Direction A :: Render, as a JSON list of strings with one string per line and blank lines omitted, the part of the listing below that opens with the line containing "collectors: M. Nee & S. Mori" and closes with the line containing "catalogue / barcode: US 2647646".

Document passage ::
SECURITIES AND EXCHANGE COMMISSION

WASHINGTON, D.C.  20549

 


 

FORM 8-K

 

CURRENT REPORT

PURSUANT TO SECTION 13 OR 15(d) OF
THE SECURITIES EXCHANGE ACT OF 1934

 

Date of Report: February 2, 2006

 

BEAZER HOMES USA, INC.

(Exact name of registrant as specified in its charter)

 

DELAWARE

 

001-12822

 

54-2086934

(State or other jurisdiction

 

(Commission

 

(IRS Employer

of incorporation)

 

File Number)

 

Identification No.)

 

1000 Abernathy Road, Suite 1200

Atlanta Georgia 30328

(Address of Principal

Executive Offices)

 

(770) 829-3700

(Registrant’s telephone number, including area code)

 

None

(Former name or former address, if changed since last report)

 

Check the appropriate box below if the Form 8-K filing is intended to simultaneously satisfy the filing obligation of the registrant under any of the following provisions:

 

o    Written communications pursuant to Rule 425 under the Securities Act (17 CFR 230.425)

 

o    Soliciting material pursuant to Rule 14a-12 under the Exchange Act (17 CFR 240.14a-12)

 

o    Pre-commencement communications pursuant to Rule 14d-2(b) under the Exchange Act (17 CFR 240.14d-2(b))

Records ::
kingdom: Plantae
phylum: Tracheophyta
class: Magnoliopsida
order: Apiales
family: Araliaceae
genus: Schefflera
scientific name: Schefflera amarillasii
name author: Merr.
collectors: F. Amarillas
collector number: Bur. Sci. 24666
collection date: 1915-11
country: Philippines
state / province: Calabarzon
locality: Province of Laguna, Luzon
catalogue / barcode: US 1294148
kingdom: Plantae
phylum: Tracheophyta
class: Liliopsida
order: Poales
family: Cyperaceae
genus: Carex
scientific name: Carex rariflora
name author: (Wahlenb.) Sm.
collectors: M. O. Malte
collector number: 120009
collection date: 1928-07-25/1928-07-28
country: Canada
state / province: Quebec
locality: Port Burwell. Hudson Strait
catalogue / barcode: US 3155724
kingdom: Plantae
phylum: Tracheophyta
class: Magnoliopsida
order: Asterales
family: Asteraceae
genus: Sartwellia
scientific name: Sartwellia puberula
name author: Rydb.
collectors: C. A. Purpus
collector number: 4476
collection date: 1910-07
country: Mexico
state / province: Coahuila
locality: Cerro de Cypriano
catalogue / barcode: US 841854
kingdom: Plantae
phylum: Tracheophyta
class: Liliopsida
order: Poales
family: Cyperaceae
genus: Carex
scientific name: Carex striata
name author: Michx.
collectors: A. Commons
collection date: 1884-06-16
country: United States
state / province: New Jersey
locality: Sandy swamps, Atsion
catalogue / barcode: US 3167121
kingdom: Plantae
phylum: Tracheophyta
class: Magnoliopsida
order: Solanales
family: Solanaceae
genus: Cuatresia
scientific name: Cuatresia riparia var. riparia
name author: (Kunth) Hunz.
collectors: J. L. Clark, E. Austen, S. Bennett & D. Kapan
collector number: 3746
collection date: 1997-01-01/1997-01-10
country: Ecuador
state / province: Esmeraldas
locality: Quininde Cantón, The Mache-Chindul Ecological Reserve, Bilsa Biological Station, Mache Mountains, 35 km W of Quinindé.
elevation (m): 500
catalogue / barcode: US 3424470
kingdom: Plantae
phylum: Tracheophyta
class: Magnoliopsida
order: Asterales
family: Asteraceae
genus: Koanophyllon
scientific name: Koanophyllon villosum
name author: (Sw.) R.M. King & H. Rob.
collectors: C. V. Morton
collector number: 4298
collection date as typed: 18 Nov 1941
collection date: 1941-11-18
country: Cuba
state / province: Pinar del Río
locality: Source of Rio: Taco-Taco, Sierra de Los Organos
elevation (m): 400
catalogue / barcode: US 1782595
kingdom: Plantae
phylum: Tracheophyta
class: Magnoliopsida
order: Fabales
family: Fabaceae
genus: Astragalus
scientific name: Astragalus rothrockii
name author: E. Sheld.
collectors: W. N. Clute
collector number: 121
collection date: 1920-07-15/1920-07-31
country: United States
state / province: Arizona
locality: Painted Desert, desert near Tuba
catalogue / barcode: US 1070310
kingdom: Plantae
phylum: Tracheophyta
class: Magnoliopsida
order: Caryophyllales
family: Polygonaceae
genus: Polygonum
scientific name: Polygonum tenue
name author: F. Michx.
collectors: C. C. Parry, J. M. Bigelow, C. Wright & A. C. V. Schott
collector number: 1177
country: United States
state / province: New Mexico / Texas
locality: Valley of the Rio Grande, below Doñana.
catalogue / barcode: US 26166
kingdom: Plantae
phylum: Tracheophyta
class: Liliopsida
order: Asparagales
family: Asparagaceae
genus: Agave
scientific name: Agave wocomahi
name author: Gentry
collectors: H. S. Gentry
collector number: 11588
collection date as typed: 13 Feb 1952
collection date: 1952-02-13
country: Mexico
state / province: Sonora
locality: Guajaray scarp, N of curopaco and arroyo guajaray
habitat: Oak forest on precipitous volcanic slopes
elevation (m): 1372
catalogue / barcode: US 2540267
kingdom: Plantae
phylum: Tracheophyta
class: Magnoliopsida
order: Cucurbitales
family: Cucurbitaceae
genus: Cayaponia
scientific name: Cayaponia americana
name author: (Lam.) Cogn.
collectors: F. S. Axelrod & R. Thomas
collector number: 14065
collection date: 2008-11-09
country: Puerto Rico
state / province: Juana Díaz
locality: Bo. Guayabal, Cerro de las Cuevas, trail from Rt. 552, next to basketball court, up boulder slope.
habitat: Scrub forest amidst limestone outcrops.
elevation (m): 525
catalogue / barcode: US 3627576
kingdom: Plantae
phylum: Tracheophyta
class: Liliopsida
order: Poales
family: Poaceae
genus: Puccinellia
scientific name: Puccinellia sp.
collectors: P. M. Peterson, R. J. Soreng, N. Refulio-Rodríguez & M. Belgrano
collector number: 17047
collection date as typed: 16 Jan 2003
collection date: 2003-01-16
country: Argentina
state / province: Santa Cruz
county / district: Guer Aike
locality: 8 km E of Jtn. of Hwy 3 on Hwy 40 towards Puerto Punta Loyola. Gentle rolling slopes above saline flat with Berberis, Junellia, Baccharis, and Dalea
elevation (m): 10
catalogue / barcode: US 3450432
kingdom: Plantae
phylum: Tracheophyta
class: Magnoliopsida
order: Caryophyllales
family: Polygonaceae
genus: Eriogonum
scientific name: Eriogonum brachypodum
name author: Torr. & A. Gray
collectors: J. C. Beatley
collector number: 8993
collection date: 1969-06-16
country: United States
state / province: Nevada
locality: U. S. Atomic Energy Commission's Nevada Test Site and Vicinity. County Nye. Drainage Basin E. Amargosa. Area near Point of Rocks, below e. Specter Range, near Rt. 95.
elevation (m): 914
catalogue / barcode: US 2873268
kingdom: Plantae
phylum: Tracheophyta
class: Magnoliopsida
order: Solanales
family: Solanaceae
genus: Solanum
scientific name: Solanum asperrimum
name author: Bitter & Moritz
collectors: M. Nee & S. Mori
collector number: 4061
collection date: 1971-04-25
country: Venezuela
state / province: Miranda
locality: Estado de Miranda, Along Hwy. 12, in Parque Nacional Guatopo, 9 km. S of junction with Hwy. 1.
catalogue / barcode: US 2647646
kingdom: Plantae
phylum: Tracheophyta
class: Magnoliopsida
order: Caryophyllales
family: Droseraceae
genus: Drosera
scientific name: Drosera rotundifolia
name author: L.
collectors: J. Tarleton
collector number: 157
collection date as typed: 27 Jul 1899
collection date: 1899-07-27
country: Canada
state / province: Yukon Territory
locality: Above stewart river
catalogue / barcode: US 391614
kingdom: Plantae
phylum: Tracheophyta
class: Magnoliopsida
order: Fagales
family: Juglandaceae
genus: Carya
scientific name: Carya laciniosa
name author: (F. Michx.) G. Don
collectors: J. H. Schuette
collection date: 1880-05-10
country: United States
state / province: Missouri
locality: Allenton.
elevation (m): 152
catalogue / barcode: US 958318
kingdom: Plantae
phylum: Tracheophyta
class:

Direction B :: Retype the part of the Form 8-K cover page that opens with the words "o    Written communications" and closes with "(17 CFR 240.14d-2(b))".

Complete answer A ::
[
  "collectors: M. Nee & S. Mori",
  "collector number: 4061",
  "collection date: 1971-04-25",
  "country: Venezuela",
  "state / province: Miranda",
  "locality: Estado de Miranda, Along Hwy. 12, in Parque Nacional Guatopo, 9 km. S of junction with Hwy. 1.",
  "catalogue / barcode: US 2647646"
]

Complete answer B ::
o    Written communications pursuant to Rule 425 under the Securities Act (17 CFR 230.425)

 

o    Soliciting material pursuant to Rule 14a-12 under the Exchange Act (17 CFR 240.14a-12)

 

o    Pre-commencement communications pursuant to Rule 14d-2(b) under the Exchange Act (17 CFR 240.14d-2(b))